Je voudrais en outre insister sur l’opportunité que nous donne le digital de disrupter les méthodes de production et de commercialisation et de faire exploser tous les secteurs. Il ne sera pas absurde de viser le chiffre de 50 millions de touristes pour la seule ville de Marrakech. Il est plausible de faire d’El Jadida le grenier du monde de l’agriculture bio… Lorsque le Maroc aura réussi sa transformation digitale et la restructuration de l’espace de l’entreprise privée et qu’il offrira des conditions de travail dignes, des projets attractifs, des rémunérations convenables, une qualité de vie… Tous les motifs qui justifient la fuite des cerveaux vont s’estomper d’eux-mêmes.

 

Propos recueillis par Dounia Z. Mseffer

 

L’alliance APEBI et ANAPEC pour contrer la fuite des cerveaux. 

Face au manque de ressources humaines dans le secteur des nouvelles technologies au Maroc et pour lutter contre la fuite des cerveaux, l’ANAPEC et l’APEBI ont décidé de mettre en place un programme de promotion de l’emploi salarié. Dans un premier temps, le digital et l’informatique seront reconnus comme métiers sous tension, une nouvelle offre de formation gratuite sera lancée au profit des diplômés marocains bac+3 des filières scientifiques et, enfin, les procédures de recrutement des ingénieurs des pays d’Afrique et d’Europe seront assouplies.

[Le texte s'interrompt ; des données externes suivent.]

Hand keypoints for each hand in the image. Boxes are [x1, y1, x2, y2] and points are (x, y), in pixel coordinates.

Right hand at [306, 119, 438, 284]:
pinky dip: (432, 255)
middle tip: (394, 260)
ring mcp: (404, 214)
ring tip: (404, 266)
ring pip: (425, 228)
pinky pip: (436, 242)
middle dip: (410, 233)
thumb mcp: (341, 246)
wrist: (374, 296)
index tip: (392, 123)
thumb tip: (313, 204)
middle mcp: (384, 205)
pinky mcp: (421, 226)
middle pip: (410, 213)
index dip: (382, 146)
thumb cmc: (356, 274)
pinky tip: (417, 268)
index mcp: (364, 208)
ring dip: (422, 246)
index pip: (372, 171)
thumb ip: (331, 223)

De ce fait, les délais d’obtention du visa de contrat de travail ont été réduits à 48 h. Pour obtenir l’attestation d’activité de l’ANAPEC et le visa du Ministère du Travail, un processus bien déterminé doit être suivi sur le site « taechir travail.gov.ma ». La facturation pour ces catégories de recrutement est passée à 1 500 dirhams contre 5 000 dirhams auparavant.

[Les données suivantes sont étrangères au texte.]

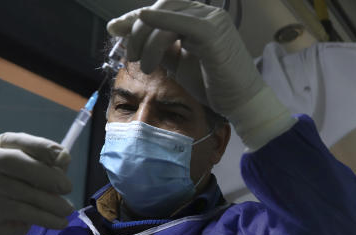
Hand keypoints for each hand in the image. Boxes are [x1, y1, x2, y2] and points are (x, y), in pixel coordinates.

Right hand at [0, 133, 72, 234]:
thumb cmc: (11, 188)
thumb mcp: (26, 170)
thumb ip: (46, 163)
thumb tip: (64, 158)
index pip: (19, 141)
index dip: (43, 147)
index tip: (64, 157)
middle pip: (17, 162)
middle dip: (47, 175)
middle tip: (67, 187)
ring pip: (24, 191)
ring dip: (53, 202)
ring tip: (67, 209)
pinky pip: (25, 212)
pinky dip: (47, 218)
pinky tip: (60, 222)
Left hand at [108, 0, 293, 148]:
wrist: (241, 103)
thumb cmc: (214, 86)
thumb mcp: (179, 63)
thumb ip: (160, 48)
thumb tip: (131, 37)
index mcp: (198, 18)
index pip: (161, 10)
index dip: (135, 18)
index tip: (114, 29)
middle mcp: (206, 13)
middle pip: (160, 7)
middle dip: (137, 27)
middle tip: (127, 51)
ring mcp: (211, 20)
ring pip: (166, 15)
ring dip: (147, 37)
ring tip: (144, 64)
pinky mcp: (213, 32)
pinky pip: (181, 22)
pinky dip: (161, 20)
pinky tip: (144, 20)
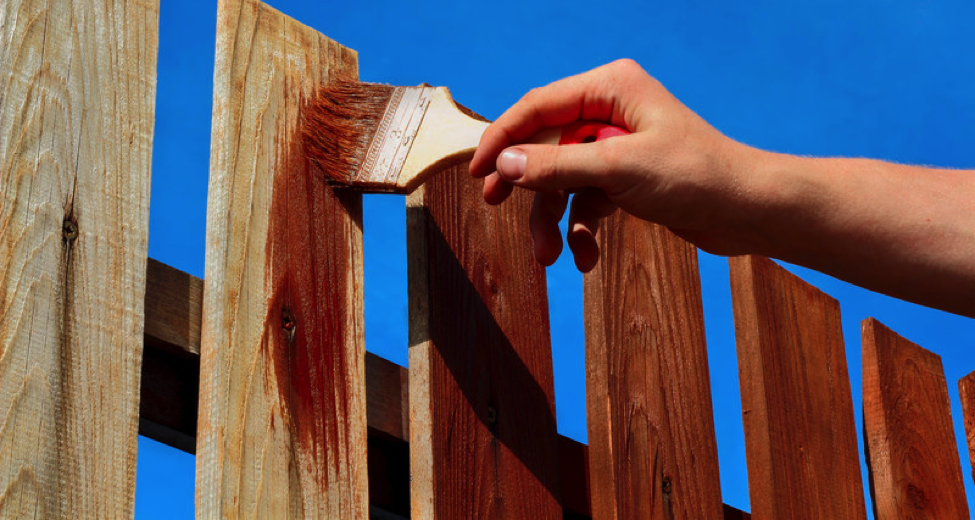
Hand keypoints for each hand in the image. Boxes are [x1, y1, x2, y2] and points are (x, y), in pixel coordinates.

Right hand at [469, 59, 762, 270]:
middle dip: (526, 184)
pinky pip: (587, 202)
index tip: (477, 172)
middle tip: (496, 205)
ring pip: (563, 180)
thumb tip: (504, 162)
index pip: (538, 107)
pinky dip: (582, 230)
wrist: (750, 212)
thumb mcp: (619, 169)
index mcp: (610, 88)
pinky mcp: (627, 179)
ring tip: (548, 256)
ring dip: (552, 218)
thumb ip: (557, 164)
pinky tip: (586, 258)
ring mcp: (618, 147)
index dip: (502, 138)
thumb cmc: (697, 176)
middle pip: (545, 145)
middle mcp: (611, 112)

En ce qui concerne le volet formation, le Certificat de Qualification Professionnelle (CQP) de développeur en nouvelles technologies a été lancé. Il s’agit d’une formation financée à hauteur de 24 000 dirhams par l’ANAPEC. Cette dernière s’étale sur neuf mois dont six passés en formation théorique en présentiel et/ou à distance et trois au sein d’une entreprise adhérente au dispositif.

Le CQP sera dispensé dans les 12 régions marocaines et sera initié en priorité à Casablanca-Settat, Rabat-Salé-Kénitra, Souss-Massa, Fès-Meknès et Tanger-Tétouan-Al Hoceima.

Au total, selon les chiffres de l’ANAPEC, 2 000 diplômés bac+3 scientifiques seront disponibles immédiatement. L’objectif affiché par l’APEBI est de former 6 000 ingénieurs. La sélection des candidats, le suivi de l’insertion des bénéficiaires, la certification des centres de formation et des formateurs ainsi que la remise aux lauréats des certificats de qualification professionnelle seront assurés par l’ANAPEC en collaboration avec des centres de formation pour les développeurs, à l’image du programme 10 000 codeurs. De son côté, l’APEBI sera en charge de la validation des programmes des formateurs, des tuteurs et des stagiaires, de la certification des centres de formation et de leurs formateurs et, enfin, de la délivrance du certificat de qualification professionnelle, conjointement avec le centre partenaire.